It's been tested against the Hansen code. There are issues with exactly replicating the results, but you can get close. I'll have to explain in some depth.
The biggest issue is in the specification for the deterministics in the regressor relationship (k1 and k2). In the description of the estimation, Hansen says that he is going to estimate a model that has a constant and a time trend in the equation. He is silent about the specification of the deterministics (k1 and k2) in the regressor equation, but the implication is that k1 has a constant and time trend and that k2 is null.

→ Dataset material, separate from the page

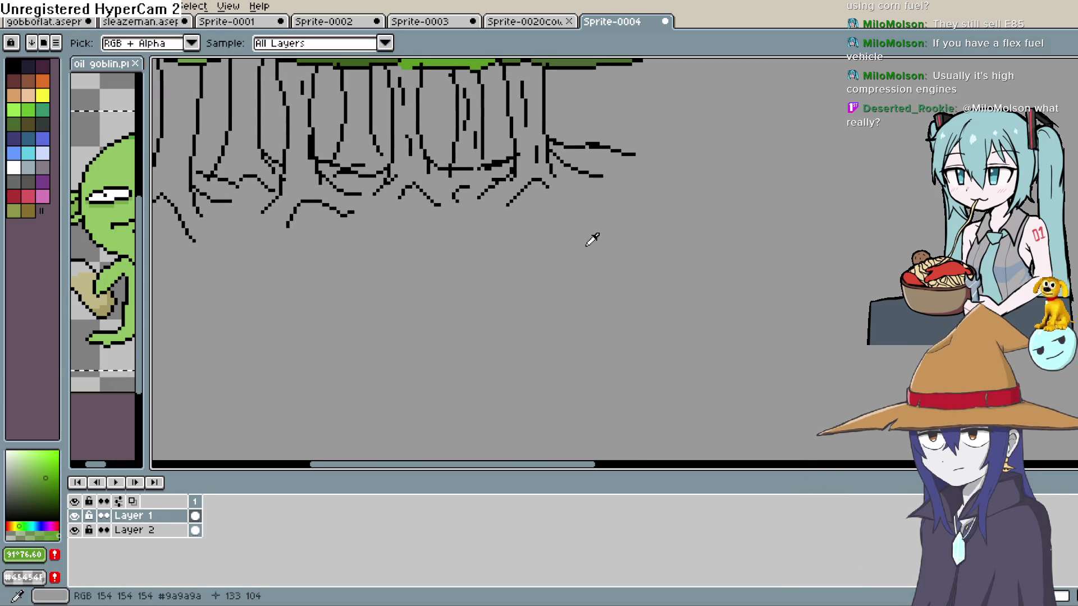
left_click_drag(623, 214, 644, 199)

The actual Hansen code for computing the residuals in the x_2t equations (the u_2t) first differences the x_2t variables, and then obtains the residuals from a regression on a constant and a trend variable. The problem with this is that it is implicitly adding a higher order deterministic to the specification of the x_2t. After differencing, the presence of a constant and trend in x_2t would only involve demeaning the differenced data. I don't think this is what he wanted to do. I think he wanted to demean only. If you want to include the trend, you either obtain the residuals from the trend regression, or difference and obtain the residuals from the constant regression. You shouldn't do both the differencing and the trend regression.

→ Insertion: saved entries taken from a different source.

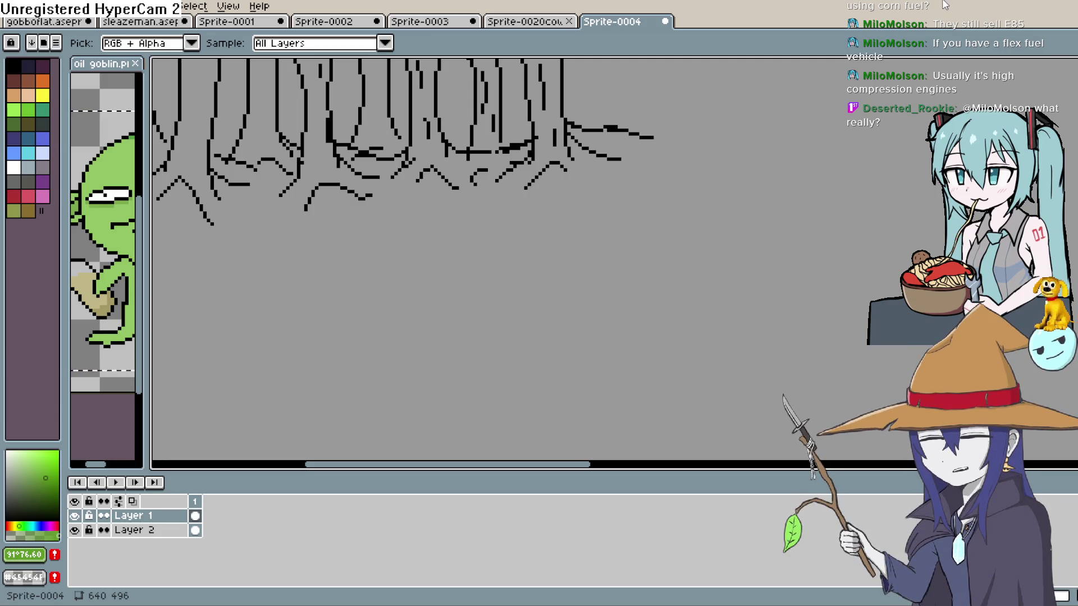
mouse_move(654, 199)
left_mouse_down()
mouse_move(707, 149)
mouse_move(759, 150)
left_mouse_up()
key("i")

At this point the basic EViews model which involves a trend in both equations would (and does) differ in all calculations.
Now you can get *close* to the Hansen code by adding a quadratic trend to the regressors specification in EViews. If you then use the "Estimate using differenced data" option in EViews you'll get a calculation that is close to Hansen's (since the difference of the quadratic terms is a modified linear trend). [edit] Note however, that Hansen estimates the residuals from the long-run equation slightly differently from EViews; he uses the sample that drops the first observation while EViews uses the full sample, therefore the residuals for the long-run regression are slightly different. Hence the remaining calculations differ slightly. But only slightly.
For example, for the first TC on DI equation, you can get close by estimating
Code: Select all
equation eqfmols.COINTREG(TREND=LINEAR,REGTREND=QUADRATIC,REGDIFF,LAG=1,KERN=QUADSPEC,BW=ANDREWS) TC DI
The results are close. The coefficient on DI using EViews with these settings is .9816 with an error of 0.089, versus .9836 and an error of .08788 in the Hansen Gauss output. As you might expect the trend and intercepts are off by a bit more than this, but they're in the ballpark.
As to the differences in the Lc results that began this discussion, the Hansen result is 0.50879397 with a p-value of 0.093352494. The EViews results with these settings is 0.505358 with a p-value of 0.1300. Which is close, but again, not quite. A comment on the p-value. The problem with getting the Hansen result by adding the quadratic deterministic trend to the regressor equations in EViews is that it modifies the asymptotic statistics so that we are assuming a different asymptotic distribution than does Hansen. So while the statistics are close, the p-values will differ because of the differing assumption.